On the day she killed herself, her son arrived from England
to introduce his fiancée. Seeing a crowd about the
house, he expected a party. Unexpectedly, he joined a wake.
Her former husband came for the funeral. A mild man, who
dealt in watercolours, he sipped whiskey and told us how
she tried to jump from a window on their honeymoon. Warmed
by a turf fire, he gazed at Trawbreaga where she had died.
Smoke clung to the cold sky – dark like her spirit.
Sue painted pictures and taught children. Etching was her
love – rocks, the sea in spate, wild sky, a cottage
isolated at Malin Head. Blues and greys filled her pictures
– shadows, shadows.
On the morning we buried her, there were crows – dozens
of black crows – cawing in the elm trees. There was
a church with a tower – a Planters’ church with
Planters’ names inscribed on gravestones: Harvey,
Young, Colquhoun. There was a green – diamond shaped
– and houses with red and blue doors. There was a
ten-arched bridge and a heron standing in the water that
streamed beneath. There was the bay where she died. Beyond
it roared the ocean whose embrace she was denied. There
were hills, an endless strand, the grey clouded sky.

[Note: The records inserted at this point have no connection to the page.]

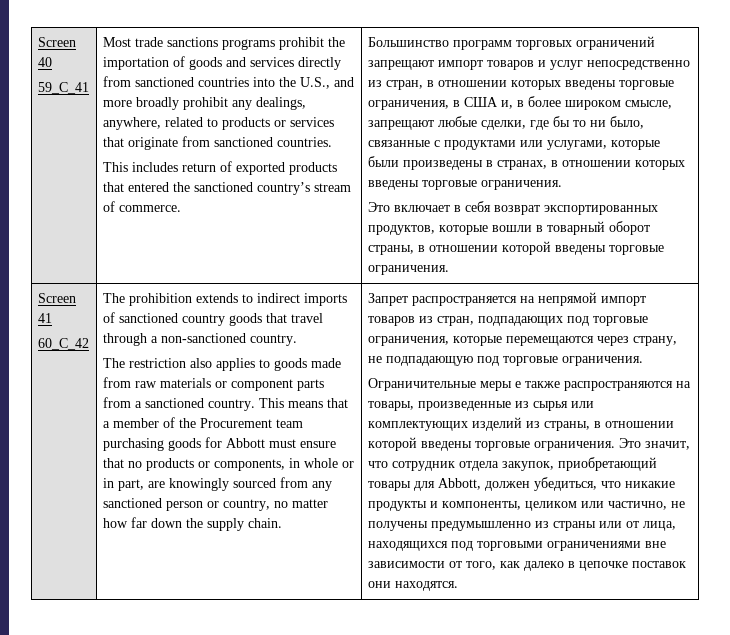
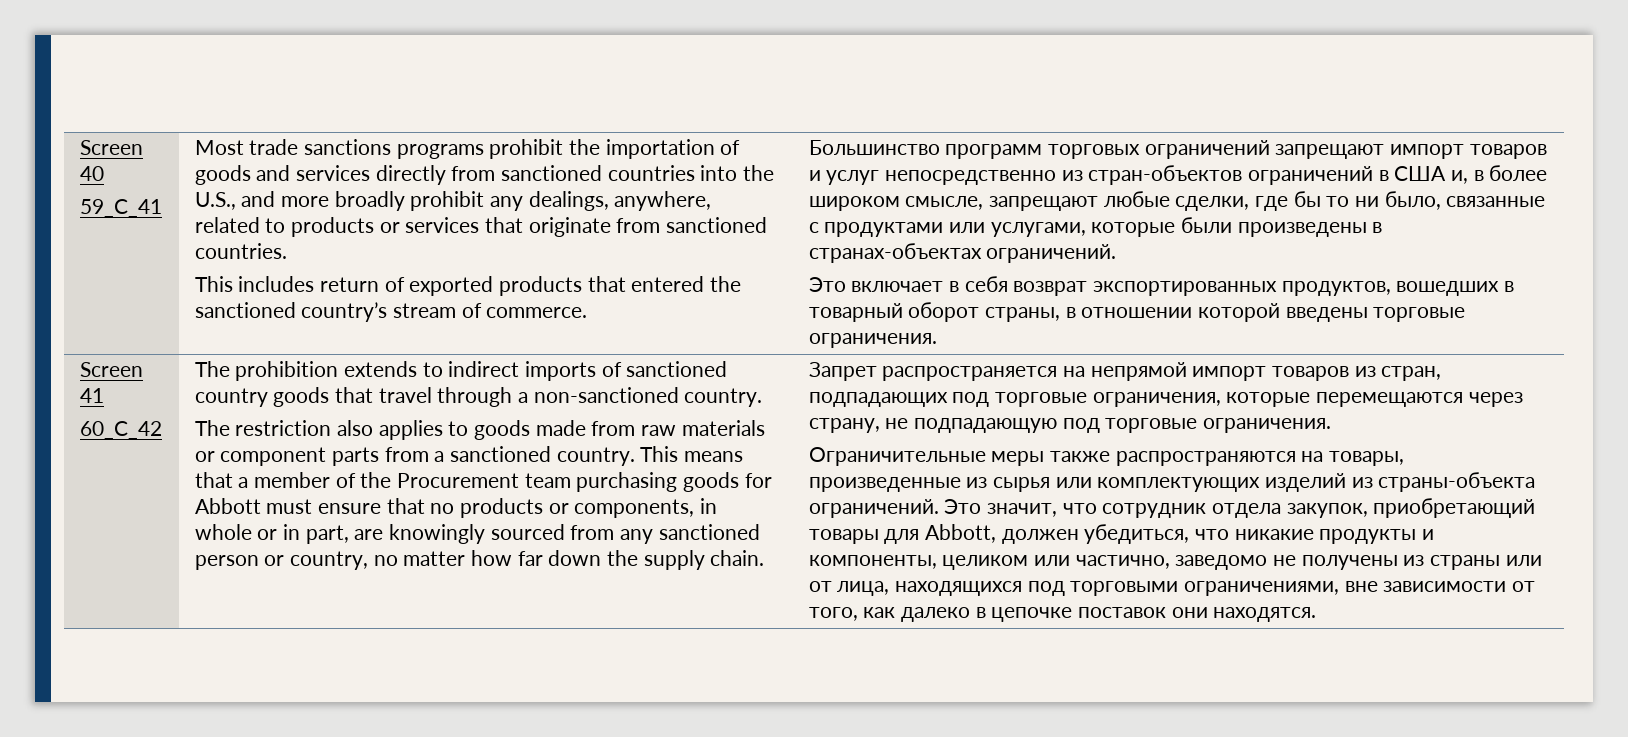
[385,80,674,90] [367,100,449,110] стран, в отношении которых введены торговые ограничения, -> [1088,165,1374,185] стран-объектов ограничений
[496,160,685,170] [367,180,562,190] странах, в отношении которых введены торговые ограничения. -> [808,243,1117,263] странах-объектах ограничений.
[438,225,532,235] которые вошли -> [1396,281,1500,296] вошедших
[514,381,521,388] е -> (1045, 458) none
[543,421,674,431] [367,437,615,451] страны, в отношении которой введены торговые ограничения. -> [1378,472,1536,492] [808,499,939,518] страны-объекта ограничений.
(667, 505) none -> [1175,555,1268,570] заведомо
[430,521,531,531] предумышленно -> (1398, 562) none
[546,541,641,551] ограничениями -> [1184,581,1340,596] ограничениями,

About the town was a reek of burning turf, smoke blowing.
There was a smell of new baked bread and bacon frying. A
pennant flew from the castellated church. Inside, on cushioned
pews, her friends pushed for space. You could smell damp
tweed and leather boots; catch a whiff of last night’s
whiskey.
A bronze eagle, wings spread, supported a bible laced with
ribbons. Our prayer was short – simple sounds of English,
redolent of King James; the Lord is my shepherd; a collect
for the dead.
A bell tolled. The Vicar bowed. We lifted her and carried
her out past a column of school girls shivering in skirts
and blazers. Some wept, others stared. Snow drops had withered.
Daffodils stretched. Yellow whins danced in a breeze that
tasted of ice.
We put her in the ground amidst a scattering of crows. We
chanted the Lord’s Prayer and threw earth on her.
Our feet dented the gravel, our hands steadied the creaking
gate. We blew our noses. Sue, oblivious to convention, rose
and followed the wind along Trawbreaga.